Since 1988, employee turnover in centers has fallen, the report says, but it still remains high at 31 percent. Centers with the highest turnover in 1988 have since closed. Only 14 percent of center teachers have remained at their positions over the past decade.
Health-insurance coverage for staff members has shown some improvement, the researchers found. In fact, one-fourth of the centers that did not provide coverage in 1992 were providing it in 1997. Still, only 21 percent provide their teachers and teaching assistants with fully paid insurance, even though employees are often exposed to illness.
Target Investment
For-profit child-care centers, rather than nonprofit programs, have seen the greatest increase in public funding, the report says. Those dollars, however, are primarily intended to increase the supply of care, not to improve quality or raise wages.
“Public funds do appear to be helping more families get care,” said Marcy Whitebook, a co-director of the Center for the Child Care Workforce. “But the investment needs to be targeted toward these other areas.”
The authors also point to a few examples of efforts to stabilize the child-care workforce. TEACH--for Teacher Education and Compensation Helps--helps cover the cost of college tuition for child-care employees and rewards them with bonuses when they complete coursework and stay on the job. The program began in North Carolina and has spread to several other states. (“Learning To Care,” Feb. 11, 1998.)
In California this month, Assemblywoman Dion Aroner, a Democrat, introduced legislation that would give child-care providers annual stipends based on their level of training. Centers could use other state aid to improve quality.
Another example is the Head Start Expansion and Quality Improvement Act, which has set aside 25 percent of all new federal Head Start funds for quality improvements and increased compensation since 1990. The report recommends that the federal government do the same with new child-care dollars.
It also recommends that professional development and credentialing programs be linked to “concrete rewards,” such as wage supplements, and that public reimbursements of child-care programs be raised to reflect the true cost of providing care. Lastly, programs receiving public money should be required to meet high standards for training and rewarding personnel, the report says.
Welfare Workers
The 1997 study was conducted through telephone interviews with the directors of 158 centers in Atlanta, Boston, Detroit, Phoenix, and Seattle. The original study involved extensive, on-site observations at 227 centers. Seven of the original centers chose not to participate in the follow-up study; the remaining 62 have closed.
The researchers also found that 80 percent of for-profit child-care chains employ welfare recipients. Because their average salary is $5.50 an hour, the report says, their prospects for economic self-sufficiency are limited.

- _TASK REQUIREMENTS_:
1. In the child-care report, what percentage of center teachers stayed in their positions over the past decade?
2. Please reproduce the passage of the child-care report that begins at the words "Target Investment" and stops after the words "or raise wages.".

- _DATA SUPPLIED_:
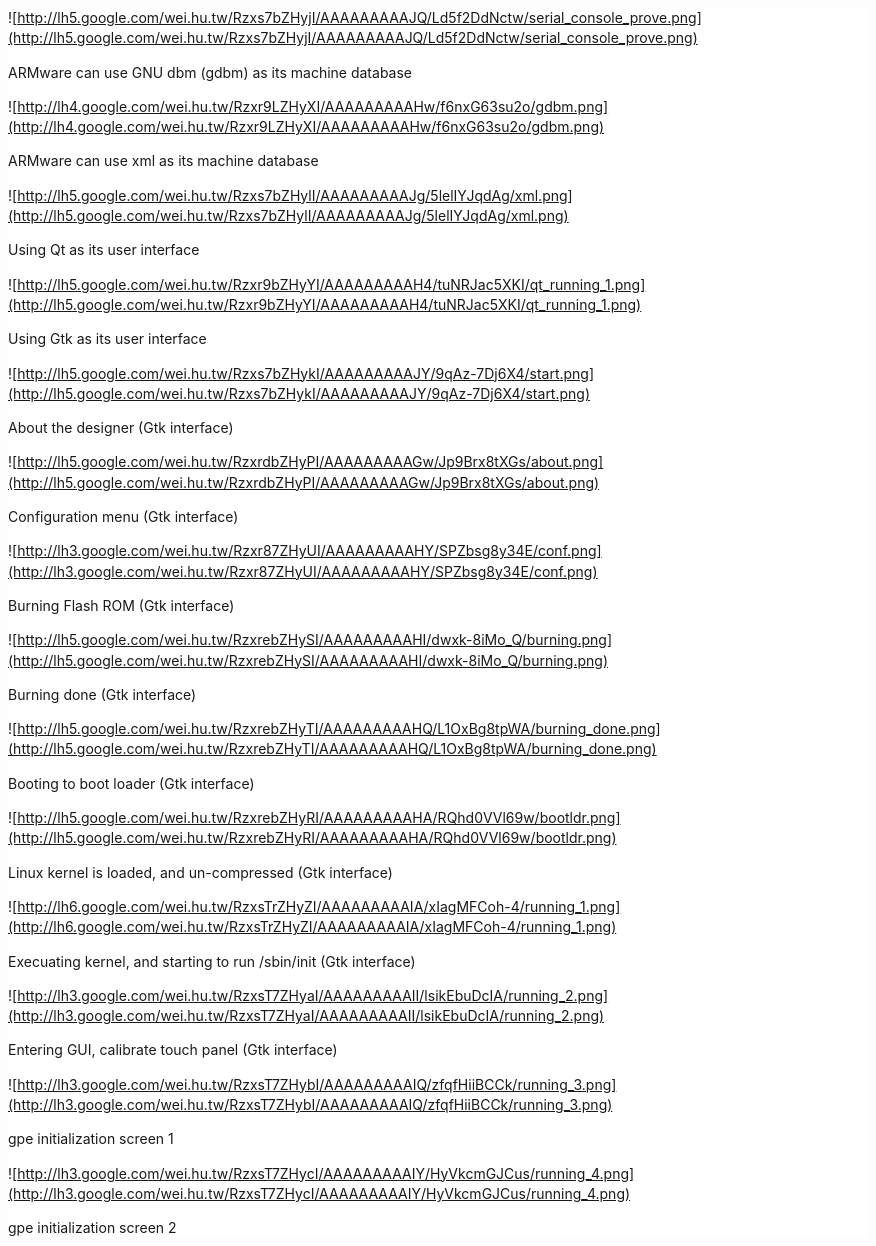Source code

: ![http://lh5.google.com/wei.hu.tw/Rzxs7bZHyjI/AAAAAAAAAJQ/Ld5f2DdNctw/serial_console_prove.png](http://lh5.google.com/wei.hu.tw/Rzxs7bZHyjI/AAAAAAAAAJQ/Ld5f2DdNctw/serial_console_prove.png)

ARMware can use GNU dbm (gdbm) as its machine database

![http://lh4.google.com/wei.hu.tw/Rzxr9LZHyXI/AAAAAAAAAHw/f6nxG63su2o/gdbm.png](http://lh4.google.com/wei.hu.tw/Rzxr9LZHyXI/AAAAAAAAAHw/f6nxG63su2o/gdbm.png)

ARMware can use xml as its machine database

![http://lh5.google.com/wei.hu.tw/Rzxs7bZHylI/AAAAAAAAAJg/5lelIYJqdAg/xml.png](http://lh5.google.com/wei.hu.tw/Rzxs7bZHylI/AAAAAAAAAJg/5lelIYJqdAg/xml.png)

Using Qt as its user interface

![http://lh5.google.com/wei.hu.tw/Rzxr9bZHyYI/AAAAAAAAAH4/tuNRJac5XKI/qt_running_1.png](http://lh5.google.com/wei.hu.tw/Rzxr9bZHyYI/AAAAAAAAAH4/tuNRJac5XKI/qt_running_1.png)

Using Gtk as its user interface

![http://lh5.google.com/wei.hu.tw/Rzxs7bZHykI/AAAAAAAAAJY/9qAz-7Dj6X4/start.png](http://lh5.google.com/wei.hu.tw/Rzxs7bZHykI/AAAAAAAAAJY/9qAz-7Dj6X4/start.png)

About the designer (Gtk interface)

![http://lh5.google.com/wei.hu.tw/RzxrdbZHyPI/AAAAAAAAAGw/Jp9Brx8tXGs/about.png](http://lh5.google.com/wei.hu.tw/RzxrdbZHyPI/AAAAAAAAAGw/Jp9Brx8tXGs/about.png)

Configuration menu (Gtk interface)

![http://lh3.google.com/wei.hu.tw/Rzxr87ZHyUI/AAAAAAAAAHY/SPZbsg8y34E/conf.png](http://lh3.google.com/wei.hu.tw/Rzxr87ZHyUI/AAAAAAAAAHY/SPZbsg8y34E/conf.png)

Burning Flash ROM (Gtk interface)

![http://lh5.google.com/wei.hu.tw/RzxrebZHySI/AAAAAAAAAHI/dwxk-8iMo_Q/burning.png](http://lh5.google.com/wei.hu.tw/RzxrebZHySI/AAAAAAAAAHI/dwxk-8iMo_Q/burning.png)

Burning done (Gtk interface)

![http://lh5.google.com/wei.hu.tw/RzxrebZHyTI/AAAAAAAAAHQ/L1OxBg8tpWA/burning_done.png](http://lh5.google.com/wei.hu.tw/RzxrebZHyTI/AAAAAAAAAHQ/L1OxBg8tpWA/burning_done.png)

Booting to boot loader (Gtk interface)

![http://lh5.google.com/wei.hu.tw/RzxrebZHyRI/AAAAAAAAAHA/RQhd0VVl69w/bootldr.png](http://lh5.google.com/wei.hu.tw/RzxrebZHyRI/AAAAAAAAAHA/RQhd0VVl69w/bootldr.png)

Linux kernel is loaded, and un-compressed (Gtk interface)

![http://lh6.google.com/wei.hu.tw/RzxsTrZHyZI/AAAAAAAAAIA/xIagMFCoh-4/running_1.png](http://lh6.google.com/wei.hu.tw/RzxsTrZHyZI/AAAAAAAAAIA/xIagMFCoh-4/running_1.png)

Execuating kernel, and starting to run /sbin/init (Gtk interface)

![http://lh3.google.com/wei.hu.tw/RzxsT7ZHyaI/AAAAAAAAAII/lsikEbuDcIA/running_2.png](http://lh3.google.com/wei.hu.tw/RzxsT7ZHyaI/AAAAAAAAAII/lsikEbuDcIA/running_2.png)

Entering GUI, calibrate touch panel (Gtk interface)

![http://lh3.google.com/wei.hu.tw/RzxsT7ZHybI/AAAAAAAAAIQ/zfqfHiiBCCk/running_3.png](http://lh3.google.com/wei.hu.tw/RzxsT7ZHybI/AAAAAAAAAIQ/zfqfHiiBCCk/running_3.png)

gpe initialization screen 1

![http://lh3.google.com/wei.hu.tw/RzxsT7ZHycI/AAAAAAAAAIY/HyVkcmGJCus/running_4.png](http://lh3.google.com/wei.hu.tw/RzxsT7ZHycI/AAAAAAAAAIY/HyVkcmGJCus/running_4.png)

gpe initialization screen 2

- _ANSWERS TO THE PROBLEMS_:
1. 14 percent

2.
Target Investment
For-profit child-care centers, rather than nonprofit programs, have seen the greatest increase in public funding, the report says. Those dollars, however, are primarily intended to increase the supply of care, not to improve quality or raise wages.